Farklı uygulama, sayfa ve platformları kullanırken tüm çevrimiçi işlemler ve sonucunda ortaya çıkan bilgi ve verilerin çoğunlukla kitle/profil hedefli reklamlar için gözetlenip toplandığını ve satıldığını biliyoruz. Fakat bu bilgi toplama işleminin içeriği ve boyutları hakkında bir fikrimiz yok—hangi bilgilerin toplanıp nasıl gruplandığı ve kimlere satıldığını bilmiyoruz. Bu bilgi ve verileri toplayan, isleyen, satan, satın alan şirketler ise kullanıcılar hakkında oldukça bilgili.

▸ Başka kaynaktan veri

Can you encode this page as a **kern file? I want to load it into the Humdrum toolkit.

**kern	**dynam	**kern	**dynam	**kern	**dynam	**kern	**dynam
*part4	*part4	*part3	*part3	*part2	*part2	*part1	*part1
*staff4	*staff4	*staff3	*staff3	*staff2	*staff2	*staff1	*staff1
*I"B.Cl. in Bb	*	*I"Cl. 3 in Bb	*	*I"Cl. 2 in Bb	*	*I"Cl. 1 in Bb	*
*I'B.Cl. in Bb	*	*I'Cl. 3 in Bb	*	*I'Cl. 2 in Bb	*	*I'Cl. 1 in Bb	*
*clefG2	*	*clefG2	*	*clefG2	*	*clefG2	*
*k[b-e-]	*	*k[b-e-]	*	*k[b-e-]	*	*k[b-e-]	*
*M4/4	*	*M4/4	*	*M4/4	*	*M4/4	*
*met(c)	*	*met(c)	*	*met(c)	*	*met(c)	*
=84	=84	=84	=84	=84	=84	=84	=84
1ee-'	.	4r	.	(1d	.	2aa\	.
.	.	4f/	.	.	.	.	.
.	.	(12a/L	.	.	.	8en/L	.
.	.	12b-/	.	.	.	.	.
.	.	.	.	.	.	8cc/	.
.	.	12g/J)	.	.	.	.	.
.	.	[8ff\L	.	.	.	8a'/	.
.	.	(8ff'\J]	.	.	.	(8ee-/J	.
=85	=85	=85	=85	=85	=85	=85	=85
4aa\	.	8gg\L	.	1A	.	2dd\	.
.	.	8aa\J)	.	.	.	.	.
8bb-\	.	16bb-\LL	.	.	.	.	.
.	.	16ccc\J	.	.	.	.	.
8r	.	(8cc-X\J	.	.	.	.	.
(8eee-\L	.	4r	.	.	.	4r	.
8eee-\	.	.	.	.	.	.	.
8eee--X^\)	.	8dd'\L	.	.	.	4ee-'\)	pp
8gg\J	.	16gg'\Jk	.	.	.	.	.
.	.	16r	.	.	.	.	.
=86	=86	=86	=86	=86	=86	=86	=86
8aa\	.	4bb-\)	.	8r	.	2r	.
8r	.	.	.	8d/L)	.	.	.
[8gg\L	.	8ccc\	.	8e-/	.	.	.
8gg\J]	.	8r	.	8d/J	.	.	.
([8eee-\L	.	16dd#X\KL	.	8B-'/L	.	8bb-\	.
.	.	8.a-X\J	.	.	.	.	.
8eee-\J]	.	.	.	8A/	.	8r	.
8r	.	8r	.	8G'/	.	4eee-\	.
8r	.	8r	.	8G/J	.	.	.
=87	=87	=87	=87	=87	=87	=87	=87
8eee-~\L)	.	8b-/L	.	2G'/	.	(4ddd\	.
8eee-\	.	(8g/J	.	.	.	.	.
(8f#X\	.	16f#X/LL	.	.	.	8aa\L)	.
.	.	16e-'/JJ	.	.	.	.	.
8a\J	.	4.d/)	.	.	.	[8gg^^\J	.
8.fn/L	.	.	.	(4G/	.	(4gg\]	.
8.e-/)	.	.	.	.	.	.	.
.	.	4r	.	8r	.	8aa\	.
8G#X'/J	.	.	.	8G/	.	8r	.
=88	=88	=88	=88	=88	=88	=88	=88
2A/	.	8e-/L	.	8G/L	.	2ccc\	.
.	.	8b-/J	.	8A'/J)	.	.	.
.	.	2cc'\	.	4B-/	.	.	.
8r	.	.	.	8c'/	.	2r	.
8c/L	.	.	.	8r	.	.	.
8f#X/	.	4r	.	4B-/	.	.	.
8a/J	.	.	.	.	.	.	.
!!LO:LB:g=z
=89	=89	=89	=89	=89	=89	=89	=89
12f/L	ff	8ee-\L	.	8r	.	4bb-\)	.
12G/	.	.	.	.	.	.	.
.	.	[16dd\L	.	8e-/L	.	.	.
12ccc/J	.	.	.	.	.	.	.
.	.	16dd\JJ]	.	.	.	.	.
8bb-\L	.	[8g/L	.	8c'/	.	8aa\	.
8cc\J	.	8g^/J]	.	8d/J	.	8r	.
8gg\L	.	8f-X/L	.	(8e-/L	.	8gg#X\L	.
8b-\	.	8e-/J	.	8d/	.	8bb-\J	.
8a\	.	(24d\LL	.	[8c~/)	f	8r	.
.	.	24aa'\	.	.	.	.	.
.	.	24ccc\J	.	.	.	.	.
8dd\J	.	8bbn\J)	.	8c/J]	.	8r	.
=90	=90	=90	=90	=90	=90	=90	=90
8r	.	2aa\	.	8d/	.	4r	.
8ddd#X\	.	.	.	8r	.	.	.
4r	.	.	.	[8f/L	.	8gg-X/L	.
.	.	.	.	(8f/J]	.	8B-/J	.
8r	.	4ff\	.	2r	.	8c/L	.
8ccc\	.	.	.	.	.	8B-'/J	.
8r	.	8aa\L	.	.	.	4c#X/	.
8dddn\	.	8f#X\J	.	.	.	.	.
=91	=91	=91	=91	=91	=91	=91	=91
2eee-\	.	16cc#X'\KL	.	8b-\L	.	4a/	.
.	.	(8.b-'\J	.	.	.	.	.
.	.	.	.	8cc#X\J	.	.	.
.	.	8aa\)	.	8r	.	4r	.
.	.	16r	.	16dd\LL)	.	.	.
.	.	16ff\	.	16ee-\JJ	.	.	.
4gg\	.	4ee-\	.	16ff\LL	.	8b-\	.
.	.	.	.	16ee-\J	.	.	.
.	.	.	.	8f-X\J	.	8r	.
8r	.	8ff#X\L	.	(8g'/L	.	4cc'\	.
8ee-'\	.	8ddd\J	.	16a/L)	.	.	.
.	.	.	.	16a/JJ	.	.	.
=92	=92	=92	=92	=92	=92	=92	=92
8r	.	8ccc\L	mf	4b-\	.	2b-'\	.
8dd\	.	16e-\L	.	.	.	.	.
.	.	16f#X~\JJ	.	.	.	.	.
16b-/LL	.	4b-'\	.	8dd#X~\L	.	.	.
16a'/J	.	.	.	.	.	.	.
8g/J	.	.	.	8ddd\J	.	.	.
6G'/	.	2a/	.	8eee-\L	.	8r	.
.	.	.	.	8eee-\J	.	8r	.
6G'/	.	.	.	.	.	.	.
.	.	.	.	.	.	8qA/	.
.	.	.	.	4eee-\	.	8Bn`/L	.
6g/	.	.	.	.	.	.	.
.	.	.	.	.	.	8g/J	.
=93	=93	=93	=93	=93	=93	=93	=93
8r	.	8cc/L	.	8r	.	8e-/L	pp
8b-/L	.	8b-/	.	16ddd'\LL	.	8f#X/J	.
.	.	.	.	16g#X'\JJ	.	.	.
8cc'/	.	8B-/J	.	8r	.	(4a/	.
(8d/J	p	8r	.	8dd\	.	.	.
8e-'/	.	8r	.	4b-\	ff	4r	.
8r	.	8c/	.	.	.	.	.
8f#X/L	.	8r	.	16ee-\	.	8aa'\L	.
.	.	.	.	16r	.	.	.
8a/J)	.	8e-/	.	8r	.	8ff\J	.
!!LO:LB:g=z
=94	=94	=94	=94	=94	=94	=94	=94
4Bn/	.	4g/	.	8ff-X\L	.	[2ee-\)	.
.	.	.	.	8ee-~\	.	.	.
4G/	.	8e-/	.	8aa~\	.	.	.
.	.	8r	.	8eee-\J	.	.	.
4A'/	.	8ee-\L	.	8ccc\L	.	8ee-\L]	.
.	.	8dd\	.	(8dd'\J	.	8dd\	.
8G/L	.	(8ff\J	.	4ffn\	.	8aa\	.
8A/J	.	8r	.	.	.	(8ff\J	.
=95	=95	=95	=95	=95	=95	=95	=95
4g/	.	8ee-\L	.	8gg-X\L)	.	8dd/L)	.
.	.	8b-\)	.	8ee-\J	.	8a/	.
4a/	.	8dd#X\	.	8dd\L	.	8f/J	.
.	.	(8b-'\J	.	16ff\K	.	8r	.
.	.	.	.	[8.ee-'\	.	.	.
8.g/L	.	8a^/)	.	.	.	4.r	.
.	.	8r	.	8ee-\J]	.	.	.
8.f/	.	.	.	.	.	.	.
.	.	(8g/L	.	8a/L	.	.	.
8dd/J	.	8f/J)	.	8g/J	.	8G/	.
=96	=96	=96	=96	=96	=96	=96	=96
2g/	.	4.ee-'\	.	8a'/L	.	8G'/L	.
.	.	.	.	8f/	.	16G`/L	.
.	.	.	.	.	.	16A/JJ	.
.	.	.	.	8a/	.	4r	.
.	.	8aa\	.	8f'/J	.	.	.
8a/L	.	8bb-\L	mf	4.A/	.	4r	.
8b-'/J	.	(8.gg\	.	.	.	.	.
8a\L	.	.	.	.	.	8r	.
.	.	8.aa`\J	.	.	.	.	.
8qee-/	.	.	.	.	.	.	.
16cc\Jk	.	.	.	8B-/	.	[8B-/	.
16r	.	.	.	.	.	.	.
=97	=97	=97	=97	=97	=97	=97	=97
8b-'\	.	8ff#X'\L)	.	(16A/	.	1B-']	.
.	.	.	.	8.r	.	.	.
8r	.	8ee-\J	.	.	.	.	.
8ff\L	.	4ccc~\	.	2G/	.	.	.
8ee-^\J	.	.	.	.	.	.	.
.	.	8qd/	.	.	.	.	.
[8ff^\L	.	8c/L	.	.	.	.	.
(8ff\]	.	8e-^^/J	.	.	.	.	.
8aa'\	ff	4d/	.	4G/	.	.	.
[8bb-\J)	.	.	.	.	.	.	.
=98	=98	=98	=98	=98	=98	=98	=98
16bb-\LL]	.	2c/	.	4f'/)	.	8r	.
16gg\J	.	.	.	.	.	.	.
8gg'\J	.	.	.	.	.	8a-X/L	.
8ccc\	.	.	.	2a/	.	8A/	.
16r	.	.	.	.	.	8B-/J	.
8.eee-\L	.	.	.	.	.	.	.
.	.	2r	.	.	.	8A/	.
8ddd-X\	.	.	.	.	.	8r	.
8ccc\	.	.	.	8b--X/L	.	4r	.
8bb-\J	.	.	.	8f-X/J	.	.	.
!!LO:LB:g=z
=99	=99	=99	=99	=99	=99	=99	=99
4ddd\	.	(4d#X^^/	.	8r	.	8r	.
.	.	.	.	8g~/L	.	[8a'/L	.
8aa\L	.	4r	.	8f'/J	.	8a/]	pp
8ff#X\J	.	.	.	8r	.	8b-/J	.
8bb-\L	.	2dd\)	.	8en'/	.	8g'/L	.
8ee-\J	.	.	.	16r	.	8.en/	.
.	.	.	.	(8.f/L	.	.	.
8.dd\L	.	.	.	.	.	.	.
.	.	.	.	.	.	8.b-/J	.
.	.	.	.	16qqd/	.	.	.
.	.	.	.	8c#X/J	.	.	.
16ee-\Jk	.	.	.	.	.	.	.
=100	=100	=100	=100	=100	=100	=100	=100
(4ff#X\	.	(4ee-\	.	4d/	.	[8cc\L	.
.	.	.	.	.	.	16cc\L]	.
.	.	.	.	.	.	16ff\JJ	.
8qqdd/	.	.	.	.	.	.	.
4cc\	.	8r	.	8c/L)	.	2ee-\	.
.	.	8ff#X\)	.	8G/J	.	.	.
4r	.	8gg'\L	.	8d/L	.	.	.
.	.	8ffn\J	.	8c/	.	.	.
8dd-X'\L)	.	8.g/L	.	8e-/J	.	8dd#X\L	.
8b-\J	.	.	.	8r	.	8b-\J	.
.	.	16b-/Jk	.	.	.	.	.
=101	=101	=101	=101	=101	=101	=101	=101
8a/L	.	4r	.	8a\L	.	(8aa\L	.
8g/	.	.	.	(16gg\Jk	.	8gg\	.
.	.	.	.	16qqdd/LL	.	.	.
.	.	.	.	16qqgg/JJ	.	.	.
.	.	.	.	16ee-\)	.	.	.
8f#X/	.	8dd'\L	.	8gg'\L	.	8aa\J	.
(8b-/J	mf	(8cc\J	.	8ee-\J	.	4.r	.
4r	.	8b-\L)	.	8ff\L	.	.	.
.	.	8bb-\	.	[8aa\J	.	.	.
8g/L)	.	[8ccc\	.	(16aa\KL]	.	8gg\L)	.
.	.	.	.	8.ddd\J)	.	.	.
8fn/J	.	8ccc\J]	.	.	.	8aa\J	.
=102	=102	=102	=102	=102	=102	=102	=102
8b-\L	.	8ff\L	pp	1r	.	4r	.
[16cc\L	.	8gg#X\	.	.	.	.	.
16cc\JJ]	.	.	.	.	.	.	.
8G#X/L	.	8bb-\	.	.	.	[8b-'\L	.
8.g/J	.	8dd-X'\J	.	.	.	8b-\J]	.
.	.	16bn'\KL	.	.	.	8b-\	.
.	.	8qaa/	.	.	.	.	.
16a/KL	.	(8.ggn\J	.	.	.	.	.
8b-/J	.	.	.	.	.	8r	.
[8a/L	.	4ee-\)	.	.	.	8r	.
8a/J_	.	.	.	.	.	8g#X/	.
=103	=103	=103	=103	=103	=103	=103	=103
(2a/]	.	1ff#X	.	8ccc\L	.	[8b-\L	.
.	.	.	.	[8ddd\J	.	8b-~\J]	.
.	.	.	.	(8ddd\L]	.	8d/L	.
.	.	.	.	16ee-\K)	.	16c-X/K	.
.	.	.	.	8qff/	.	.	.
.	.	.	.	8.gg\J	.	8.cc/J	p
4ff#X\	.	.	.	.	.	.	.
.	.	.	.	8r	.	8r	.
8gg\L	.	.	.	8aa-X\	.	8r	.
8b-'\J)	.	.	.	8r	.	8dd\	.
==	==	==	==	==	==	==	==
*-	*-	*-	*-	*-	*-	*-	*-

Mark Andrejevic’in “asimetrik gözetim” dediği bu durum daha önce özel mülkiyete konu olmayan her türlü bilginin metalaşmasının sonucu; bu metalaşma ve dijital alana çit çevirme sureci bugün internetteki aracı şirketlerin kârlarının ve güçlerinin de, sansürün özelleştirilmesinin ve yeni gözetim-fişleme şekillerinin de kaynağında.

Mevcut durum bugünden yarına değişmeyecek, fakat daha özgür ve demokratik bir medya düzeninin mücadelesi eşitlik, özgürlük ve emek mücadelesinin bir parçası olarak eldeki araçlarla ve hatta kapitalist birikim mantığının dışında alternatifler üreterek yürütülebilir. Bugün hâlihazırda üreticilerin sahip olduğu ve kullanıcı bilgilerini toplayıp satmaya dayanmayan platformlar mevcut ve sendikaların destekleriyle kurulmaya da devam ediyor. Örneğin Modo ve Union Taxi adli platformlar çalışanlarının sahipleri olduğu ve ABD’de Uber’e alternatif olarak ortaya çıkan kooperatif platformlar. Ya da Amazon’un Mechanical Turk’une alternatif kooperatif mecralar da hem ABD hem de AB’de ortaya çıkmakta. Bununla bağlantılı bir diğer hedef de sendika, parti ve çeşitli toplumsal örgütlerin bizzat dijital medya ve uygulamalar geliştirmesi olmalı.